• EXERCISE DESCRIPTION:
Below you will find a set of lines. Repeat them all exactly.

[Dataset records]
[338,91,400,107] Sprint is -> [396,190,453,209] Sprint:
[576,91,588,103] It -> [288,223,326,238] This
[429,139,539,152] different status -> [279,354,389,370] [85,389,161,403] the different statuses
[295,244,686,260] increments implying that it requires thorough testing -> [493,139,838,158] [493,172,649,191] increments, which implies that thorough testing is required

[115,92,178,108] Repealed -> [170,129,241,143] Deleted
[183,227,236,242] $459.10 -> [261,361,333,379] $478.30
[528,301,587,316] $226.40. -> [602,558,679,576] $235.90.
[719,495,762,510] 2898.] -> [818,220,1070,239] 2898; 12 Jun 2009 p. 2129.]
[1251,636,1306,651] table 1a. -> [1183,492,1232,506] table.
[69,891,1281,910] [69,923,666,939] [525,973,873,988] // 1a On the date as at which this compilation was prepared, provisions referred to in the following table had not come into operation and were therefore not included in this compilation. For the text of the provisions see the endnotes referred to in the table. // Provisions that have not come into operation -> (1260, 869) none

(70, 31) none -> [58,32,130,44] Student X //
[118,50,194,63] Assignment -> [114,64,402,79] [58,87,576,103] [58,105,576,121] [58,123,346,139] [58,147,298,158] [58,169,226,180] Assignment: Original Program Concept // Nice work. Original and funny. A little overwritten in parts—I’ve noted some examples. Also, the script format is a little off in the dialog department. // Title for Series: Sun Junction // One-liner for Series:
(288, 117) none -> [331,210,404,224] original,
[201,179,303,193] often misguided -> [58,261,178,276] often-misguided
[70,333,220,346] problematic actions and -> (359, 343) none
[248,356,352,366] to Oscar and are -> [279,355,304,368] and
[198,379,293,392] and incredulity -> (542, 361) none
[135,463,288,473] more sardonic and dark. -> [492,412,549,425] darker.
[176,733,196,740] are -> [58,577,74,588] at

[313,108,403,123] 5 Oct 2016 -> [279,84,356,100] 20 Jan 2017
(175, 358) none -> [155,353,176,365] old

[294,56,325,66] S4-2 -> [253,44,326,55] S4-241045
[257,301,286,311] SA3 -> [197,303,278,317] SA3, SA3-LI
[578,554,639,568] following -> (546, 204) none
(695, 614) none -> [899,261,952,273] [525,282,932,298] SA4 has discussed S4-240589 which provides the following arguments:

• WRITTEN ANSWER:
[338,91,400,107] Sprint is -> [396,190,453,209] Sprint:
[576,91,588,103] It -> [288,223,326,238] This
[429,139,539,152] different status -> [279,354,389,370] [85,389,161,403] the different statuses
[295,244,686,260] increments implying that it requires thorough testing -> [493,139,838,158] [493,172,649,191] increments, which implies that thorough testing is required

[115,92,178,108] Repealed -> [170,129,241,143] Deleted
[183,227,236,242] $459.10 -> [261,361,333,379] $478.30
[528,301,587,316] $226.40. -> [602,558,679,576] $235.90.
[719,495,762,510] 2898.] -> [818,220,1070,239] 2898; 12 Jun 2009 p. 2129.]
[1251,636,1306,651] table 1a. -> [1183,492,1232,506] table.
[69,891,1281,910] [69,923,666,939] [525,973,873,988] // 1a On the date as at which this compilation was prepared, provisions referred to in the following table had not come into operation and were therefore not included in this compilation. For the text of the provisions see the endnotes referred to in the table. // Provisions that have not come into operation -> (1260, 869) none

(70, 31) none -> [58,32,130,44] Student X //
[118,50,194,63] Assignment -> [114,64,402,79] [58,87,576,103] [58,105,576,121] [58,123,346,139] [58,147,298,158] [58,169,226,180] Assignment: Original Program Concept // Nice work. Original and funny. A little overwritten in parts—I’ve noted some examples. Also, the script format is a little off in the dialog department. // Title for Series: Sun Junction // One-liner for Series:
(288, 117) none -> [331,210,404,224] original,
[201,179,303,193] often misguided -> [58,261,178,276] often-misguided
[70,333,220,346] problematic actions and -> (359, 343) none
[248,356,352,366] to Oscar and are -> [279,355,304,368] and
[198,379,293,392] and incredulity -> (542, 361) none
[135,463,288,473] more sardonic and dark. -> [492,412,549,425] darker.
[176,733,196,740] are -> [58,577,74,588] at

[313,108,403,123] 5 Oct 2016 -> [279,84,356,100] 20 Jan 2017
(175, 358) none -> [155,353,176,365] old

[294,56,325,66] S4-2 -> [253,44,326,55] S4-241045
[257,301,286,311] SA3 -> [197,303,278,317] SA3, SA3-LI
[578,554,639,568] following -> (546, 204) none
(695, 614) none -> [899,261,952,273] [525,282,932,298] SA4 has discussed S4-240589 which provides the following arguments:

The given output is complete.